President Bush’s unfolding of a massive tax-reduction plan for Americans has sparked a political fight as has every such presidential effort in the past.
In the old days, the federal government taxed Americans with a light hand. Under President Washington, there were excise taxes (on liquor for example) and the indirect taxes of tariff duties on foreign goods, which protected American business from outside competition while raising revenue.
But other than these two levies, Americans rich or poor were tax-free as far as the federal government was concerned. Revenues from tariffs and excise taxes, as well as from the sale of federal land, were more than enough to pay the government’s bills, with years of surpluses and some of the money turned over to the states for use for whatever projects they desired.
Still, controversies raged. By the early 19th century, farmers were crying foul, arguing that they were selling their goods worldwide in markets that gave them no government protection, but that they were buying their farm implements from American businesses protected by tariffs from foreign competition.
Yet tariffs continued to rise, reaching a level in 1828 that critics called the “Tariff of Abominations” and leading Vice President John C. Calhoun to resign in 1832, go back to South Carolina and run for the Senate to assist in defeating such political maneuvering.
But high tariffs continued well into the 20th century, with permanent reductions not surfacing until the 1930s.

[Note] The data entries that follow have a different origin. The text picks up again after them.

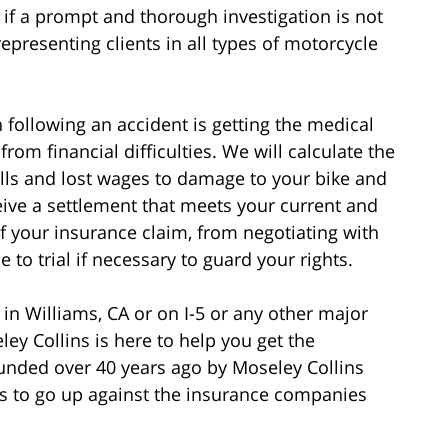
if a prompt and thorough investigation is not
epresenting clients in all types of motorcycle
following an accident is getting the medical
rom financial difficulties. We will calculate the
bills and lost wages to damage to your bike and
eive a settlement that meets your current and
of your insurance claim, from negotiating with
to trial if necessary to guard your rights.
 in Williams, CA or on I-5 or any other major
ey Collins is here to help you get the
nded over 40 years ago by Moseley Collins
 to go up against the insurance companies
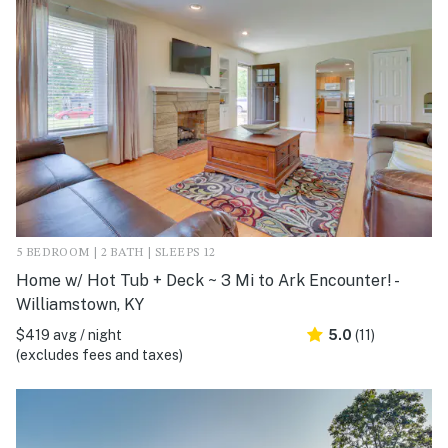
5 BEDROOM | 2 BATH | SLEEPS 12
Home w/ Hot Tub + Deck ~ 3 Mi to Ark Encounter! -
Williamstown, KY
$419 avg / night
5.0
(11)
(excludes fees and taxes)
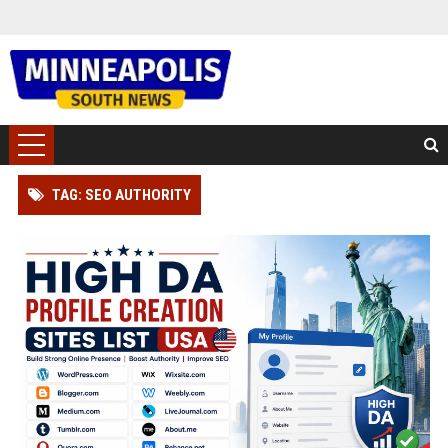
TAG: SEO AUTHORITY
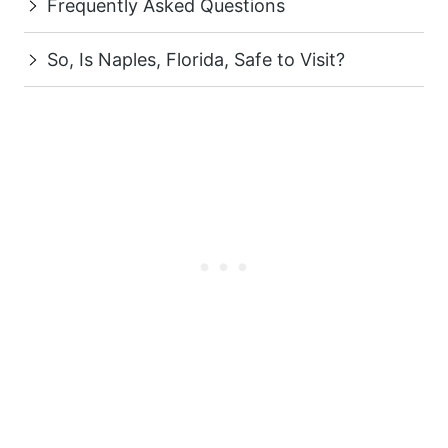
Frequently Asked Questions
So, Is Naples, Florida, Safe to Visit?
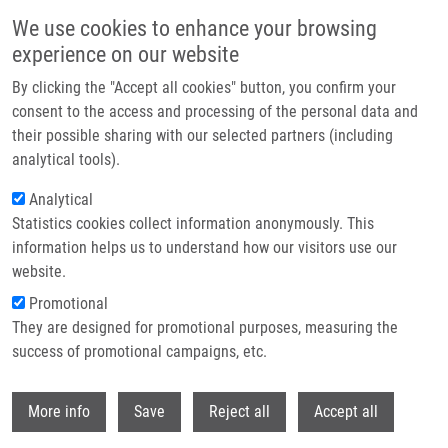
Skip to main content
We use cookies to enhance your browsing
experience on our website
Header image
By clicking the "Accept all cookies" button, you confirm your
consent to the access and processing of the personal data and
their possible sharing with our selected partners (including
analytical tools).
Analytical
Statistics cookies collect information anonymously. This
information helps us to understand how our visitors use our
website.
Breadcrumb
Promotional
Home
Chasák Jan
They are designed for promotional purposes, measuring the
success of promotional campaigns, etc.
Chasák Jan
Withdr
More info
Save
Reject all
Accept all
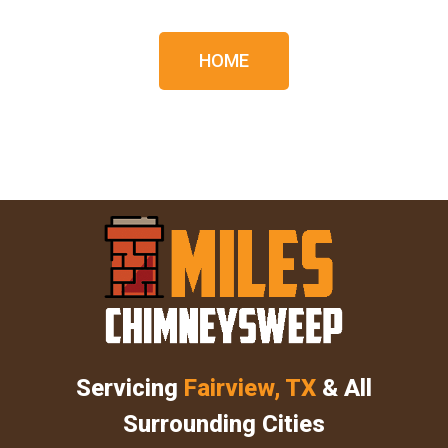
HOME
Servicing
Fairview, TX
& All
Surrounding Cities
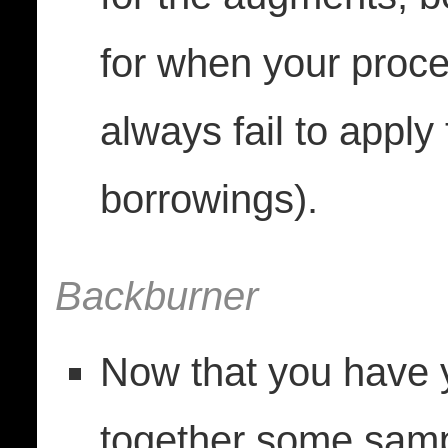
for when your proces
always fail to apply
borrowings).
Backburner
Now that you have y
together some sam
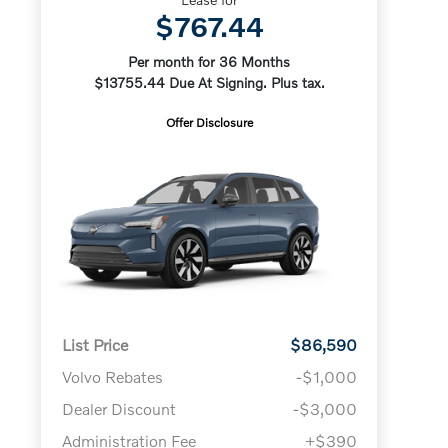
$767.44
Per month for 36 Months
$13755.44 Due At Signing. Plus tax.
Offer Disclosure
List Price
$86,590
Volvo Rebates
-$1,000
Dealer Discount
-$3,000
Administration Fee
+$390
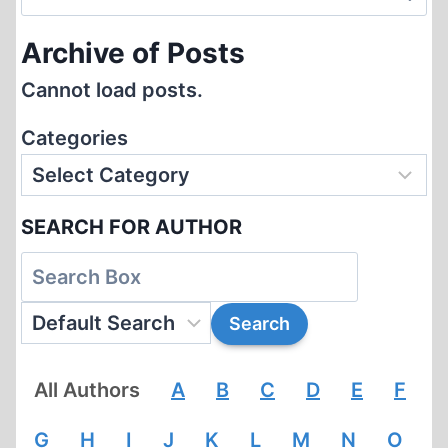
for:
Archive of Posts
Cannot load posts.
Categories
SEARCH FOR AUTHOR
All Authors
A
B
C
D
E
F
G
H
I
J
K
L
M
N
O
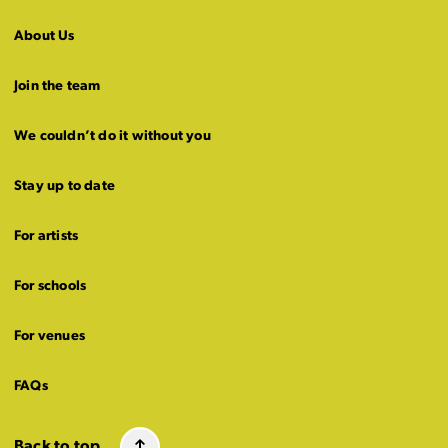
About Us
Join the team
We couldn’t do it without you
Stay up to date
For artists
For schools
For venues
FAQs
Back to top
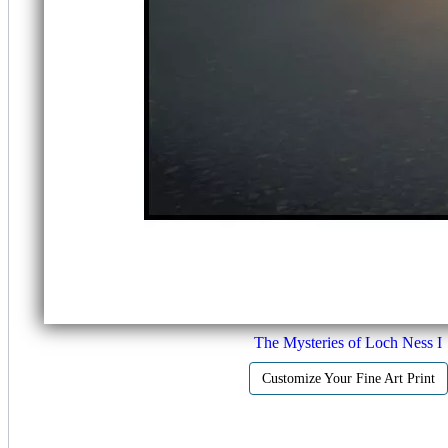
The Mysteries of Loch Ness I
Customize Your Fine Art Print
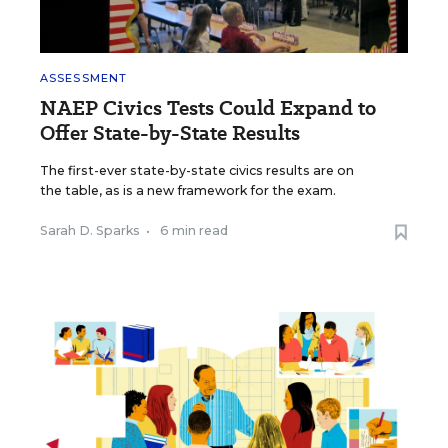
ASSESSMENT
NAEP Civics Tests Could Expand to
Offer State-by-State Results
The first-ever state-by-state civics results are on
the table, as is a new framework for the exam.
Sarah D. Sparks
•
6 min read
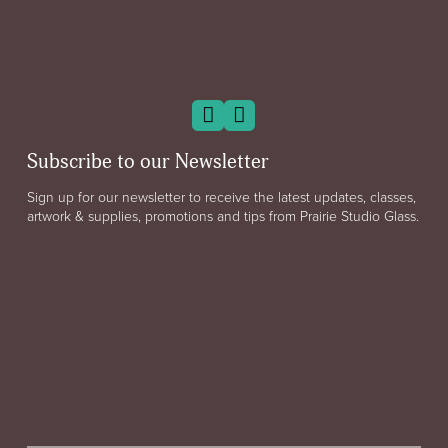
Subscribe to our Newsletter
Sign up for our newsletter to receive the latest updates, classes,
artwork & supplies, promotions and tips from Prairie Studio Glass.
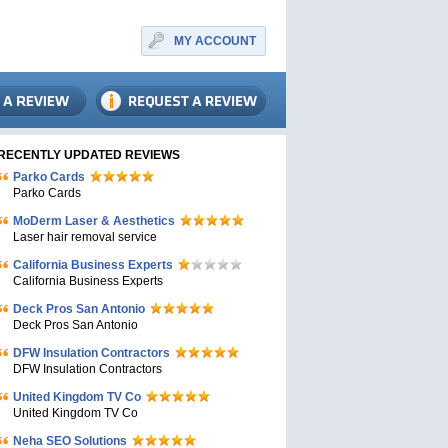
MY ACCOUNT
RECENTLY UPDATED REVIEWS
Parko Cards
Parko Cards
MoDerm Laser & Aesthetics
Laser hair removal service
California Business Experts
California Business Experts
Deck Pros San Antonio
Deck Pros San Antonio
DFW Insulation Contractors
DFW Insulation Contractors
United Kingdom TV Co
United Kingdom TV Co
Neha SEO Solutions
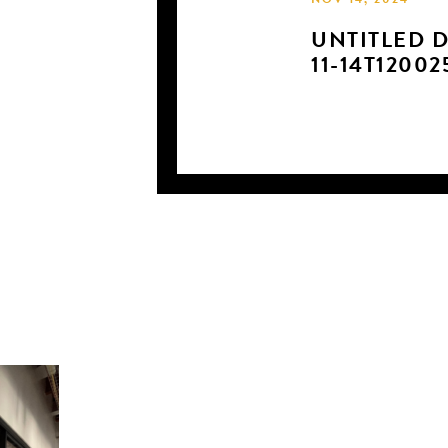
NOV 14, 2024
UNTITLED D
11-14T12002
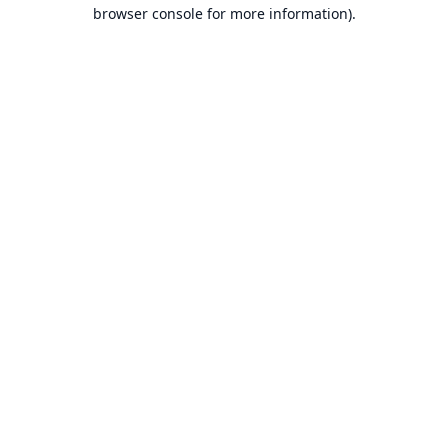
browser console for more information).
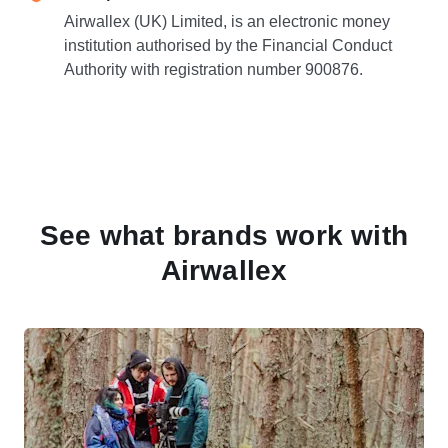
Airwallex (UK) Limited, is an electronic money
institution authorised by the Financial Conduct
Authority with registration number 900876.
See what brands work with
Airwallex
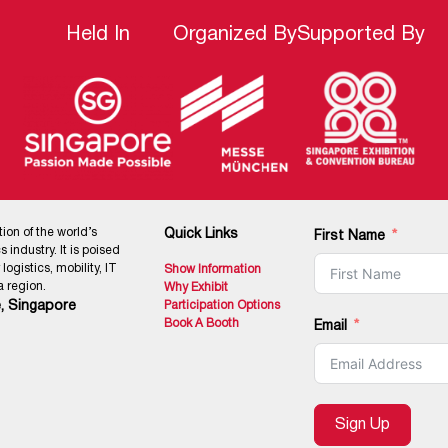
Held In
Organized By
Supported By
tion of the world’s
Quick Links
First Name
 industry. It is poised
ogistics, mobility, IT
Show Information
 region.
Why Exhibit
, Singapore
Participation Options
Book A Booth
Email
Sign Up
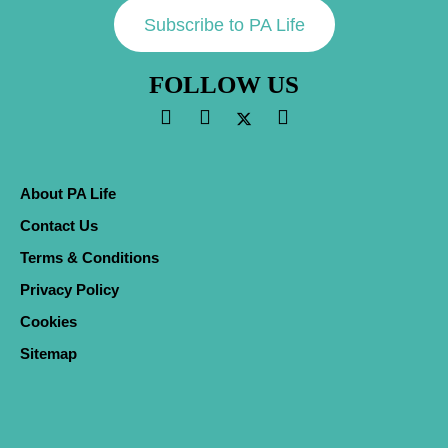
Subscribe to PA Life
FOLLOW US
About PA Life
Contact Us
Terms & Conditions
Privacy Policy
Cookies
Sitemap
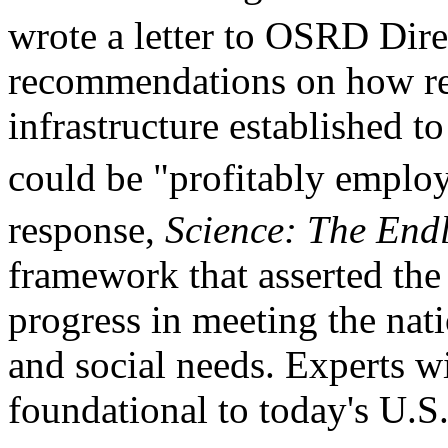
wrote a letter to OSRD Dir
recommendations on how res
infrastructure established t
could be "profitably employ
response,
Science: The Endl
framework that asserted the e
progress in meeting the nati
and social needs. Experts w
foundational to today's U.S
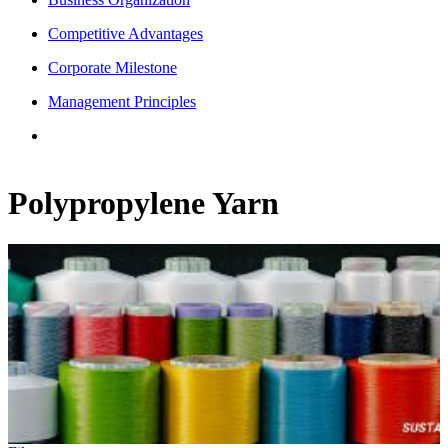
Competitive Advantages
Corporate Milestone
Management Principles
Polypropylene Yarn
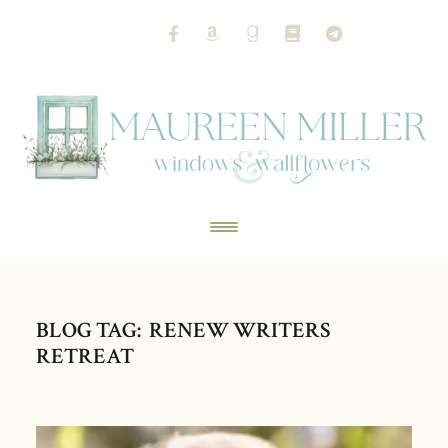
BLOG TAG: RENEW WRITERS
RETREAT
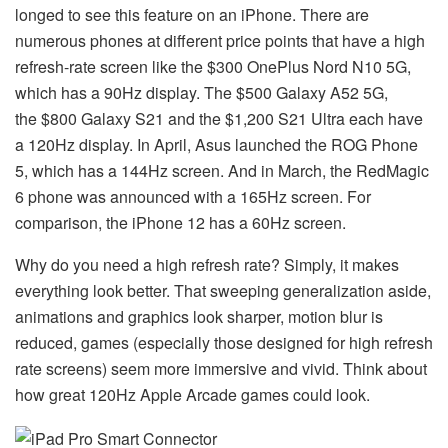
longed to see this feature on an iPhone. There are
numerous phones at different price points that have a high
refresh-rate screen like the $300 OnePlus Nord N10 5G,
which has a 90Hz display. The $500 Galaxy A52 5G,
the $800 Galaxy S21 and the $1,200 S21 Ultra each have
a 120Hz display. In April, Asus launched the ROG Phone
5, which has a 144Hz screen. And in March, the RedMagic
6 phone was announced with a 165Hz screen. For
comparison, the iPhone 12 has a 60Hz screen.
Why do you need a high refresh rate? Simply, it makes
everything look better. That sweeping generalization aside,
animations and graphics look sharper, motion blur is
reduced, games (especially those designed for high refresh
rate screens) seem more immersive and vivid. Think about
how great 120Hz Apple Arcade games could look.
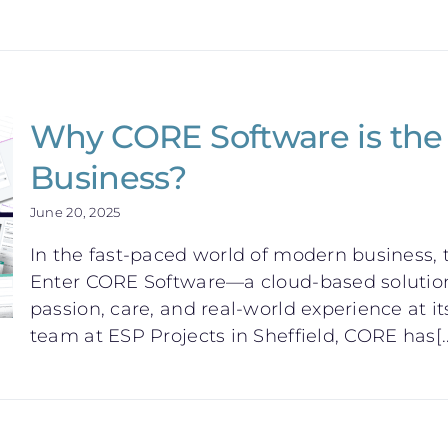
Why CORE Software is the 
Business?
June 20, 2025
In the fast-paced world of modern business, t
Enter CORE Software—a cloud-based solution 
passion, care, and real-world experience at it
team at ESP Projects in Sheffield, CORE has[..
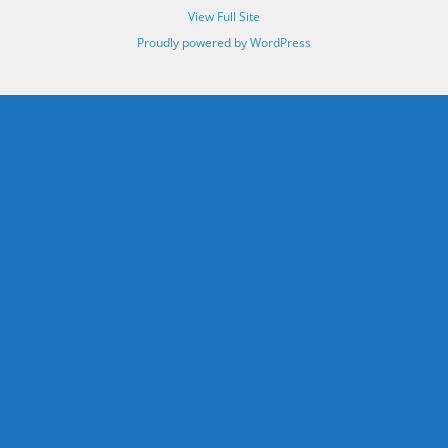
View Full Site
Proudly powered by WordPress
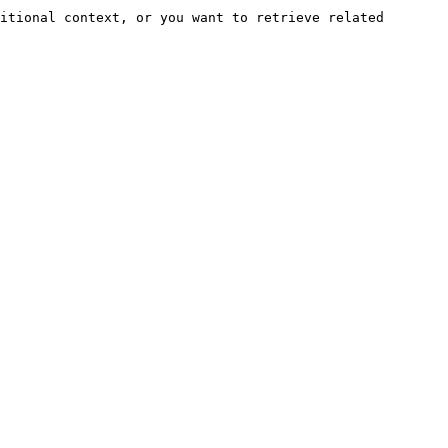
itional context, or you want to retrieve related 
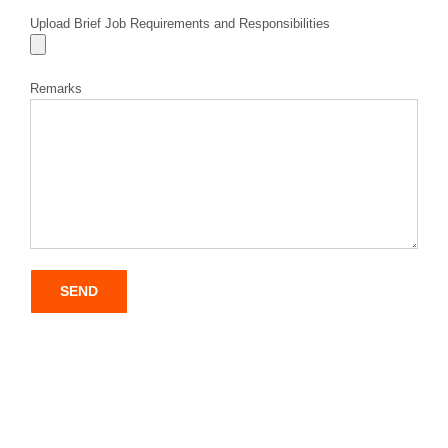
Upload Brief Job Requirements and Responsibilities
Remarks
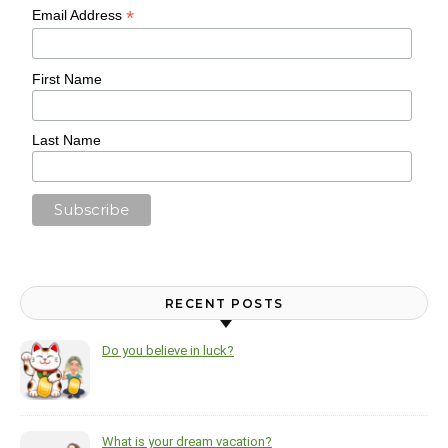
*
Email Address
First Name
Last Name
RECENT POSTS
Do you believe in luck?
What is your dream vacation?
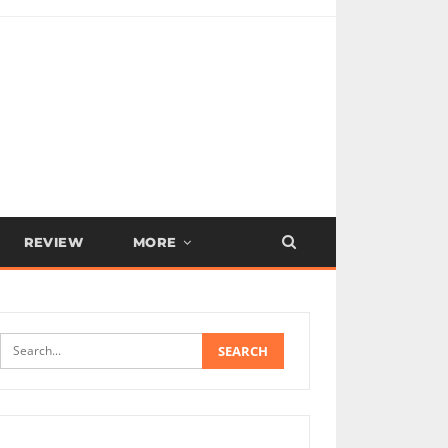
REVIEW
MORE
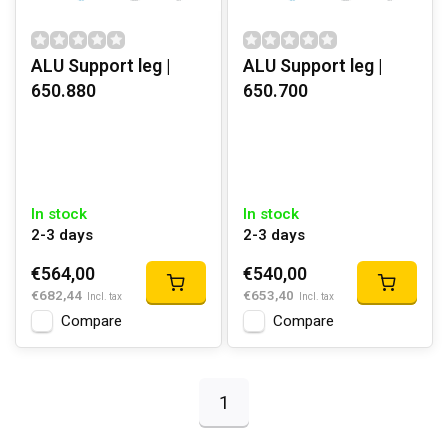
ALU Support leg |
ALU Support leg |
650.880
650.700
In stock
In stock
2-3 days
2-3 days
€564,00
€540,00
€682,44
€653,40
Incl. tax
Incl. tax
Compare
Compare
1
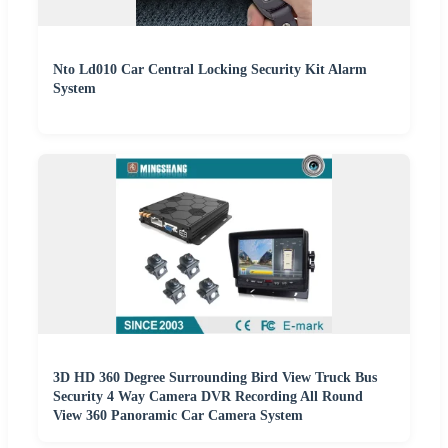
Nto Ld010 Car Central Locking Security Kit Alarm
System
3D HD 360 Degree Surrounding Bird View Truck Bus
Security 4 Way Camera DVR Recording All Round
View 360 Panoramic Car Camera System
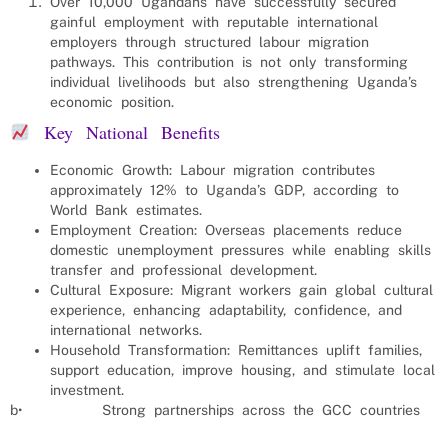
Over 10,000 Ugandans have successfully secured
gainful employment with reputable international
employers through structured labour migration
pathways. This contribution is not only transforming
individual livelihoods but also strengthening Uganda’s
economic position.
Key National Benefits
Economic Growth: Labour migration contributes
approximately 12% to Uganda’s GDP, according to
World Bank estimates.
Employment Creation: Overseas placements reduce
domestic unemployment pressures while enabling skills
transfer and professional development.
Cultural Exposure: Migrant workers gain global cultural
experience, enhancing adaptability, confidence, and
international networks.
Household Transformation: Remittances uplift families,
support education, improve housing, and stimulate local
investment.
b• Strong partnerships across the GCC countries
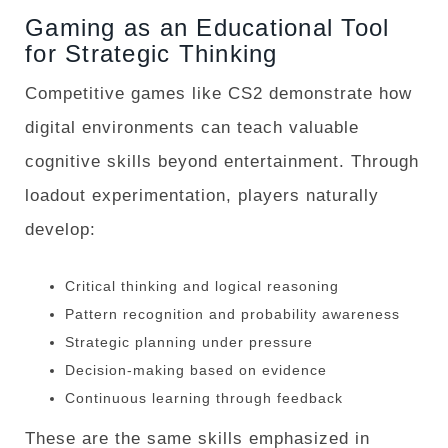
Gaming as an Educational Tool
for Strategic Thinking
Competitive games like CS2 demonstrate how
digital environments can teach valuable
cognitive skills beyond entertainment. Through
loadout experimentation, players naturally
develop:
Critical thinking and logical reasoning
Pattern recognition and probability awareness
Strategic planning under pressure
Decision-making based on evidence
Continuous learning through feedback
These are the same skills emphasized in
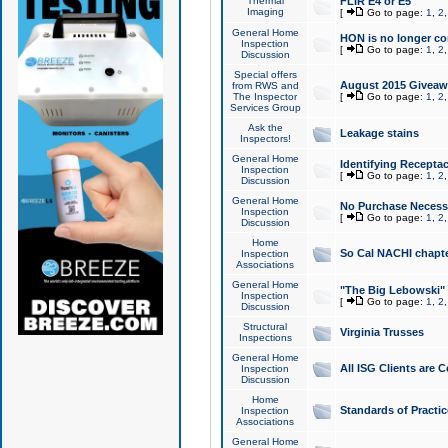
Thermal
FLIR E4 or E5
Imaging
[
Go to page:
1
,
2
General Home
HON is no longer co
Inspection
[
Go to page:
1
,
2
Discussion
Special offers
August 2015 Giveawa
from RWS and
The Inspector
[
Go to page:
1
,
2
Services Group
Ask the
Leakage stains
Inspectors!
General Home
Identifying Receptac
Inspection
[
Go to page:
1
,
2
Discussion
General Home
No Purchase Necessa
Inspection
[
Go to page:
1
,
2
Discussion
Home
So Cal NACHI chapte
Inspection
Associations
General Home
"The Big Lebowski" 
Inspection
[
Go to page:
1
,
2
Discussion
Structural
Virginia Trusses
Inspections
General Home
All ISG Clients are C
Inspection
Discussion
Home
Standards of Practic
Inspection
Associations
General Home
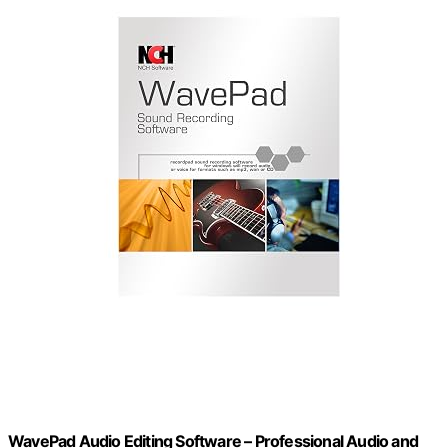
WavePad Audio Editing Software – Professional Audio and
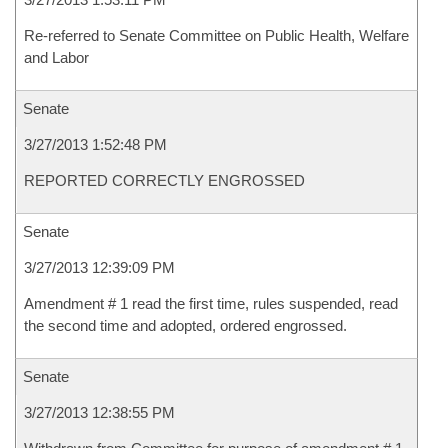
Re-referred to Senate Committee on Public Health, Welfare
and Labor
Senate
3/27/2013 1:52:48 PM
REPORTED CORRECTLY ENGROSSED
Senate
3/27/2013 12:39:09 PM
Amendment # 1 read the first time, rules suspended, read
the second time and adopted, ordered engrossed.
Senate
3/27/2013 12:38:55 PM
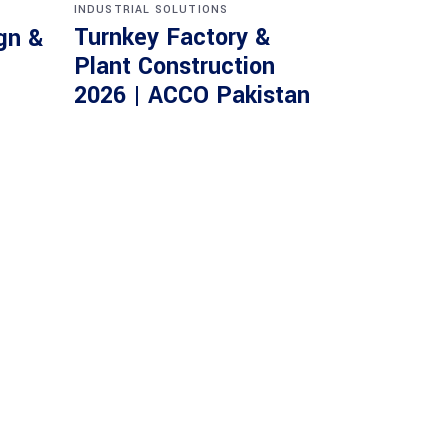
INDUSTRIAL SOLUTIONS
Turnkey Factory &
gn &
Plant Construction
2026 | ACCO Pakistan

In the interim, anti-tariff forces, mostly farmers and factory workers, advocated federal income taxes for the wealthy, which Congress enacted but the Supreme Court declared unconstitutional in 1895.
A federal income tax was made legal by the ratification of the 16th Amendment to the Constitution in 1913, but this brought more controversy.
The first income taxes on the wealthy were modest, with the top rate only 6 percent, scarcely enough to “soak” the rich and big business. Even when rates rose during World War I under Woodrow Wilson, they fell back during three successive administrations in the 1920s Warren G. Harding, Calvin Coolidge and Herbert Hoover.
Income-tax rates rose during the administration of Franklin D. Roosevelt, but the upward scale was accompanied by regulations or “loopholes” that permitted people and businesses to lower their tax bills by engaging in socially responsible activities such as giving money to charity.
About the only time virtually all Americans were pleased with income-tax increases was in 1943, when the United States, in the words of FDR, was engaged in “the greatest war this nation has ever faced.”
The size of the war required that the income-tax system, originally geared to high-rollers, undergo democratization. But because there was no withholding system, GI Joe and Rosie the Riveter would have to come up with all the tax money at once.
Congress and the president were in a political pickle. After five months of debate, Congress compromised: Withholding for 1943 taxes would begin on July 1, and 1942 taxes would be forgiven on a sliding scale 100 percent for those with a tax liability of $50 or less; $50 for those owing between $50 and $66.67; 75 percent for everyone else.
Taxpayers were elated but not for long. As withholding began to take a bite out of weekly pay envelopes, the compromise didn’t look so great. In 1944, Congress tinkered again with the tax code, and the result was a bill so complicated that Roosevelt vetoed it.
“It is squarely the fault of the U.S. Congress,” he said, “in drafting the law which not even a dictionary or a thesaurus can make clear.”
Congress reacted quickly to FDR’s quest for tax simplification. It overrode the veto.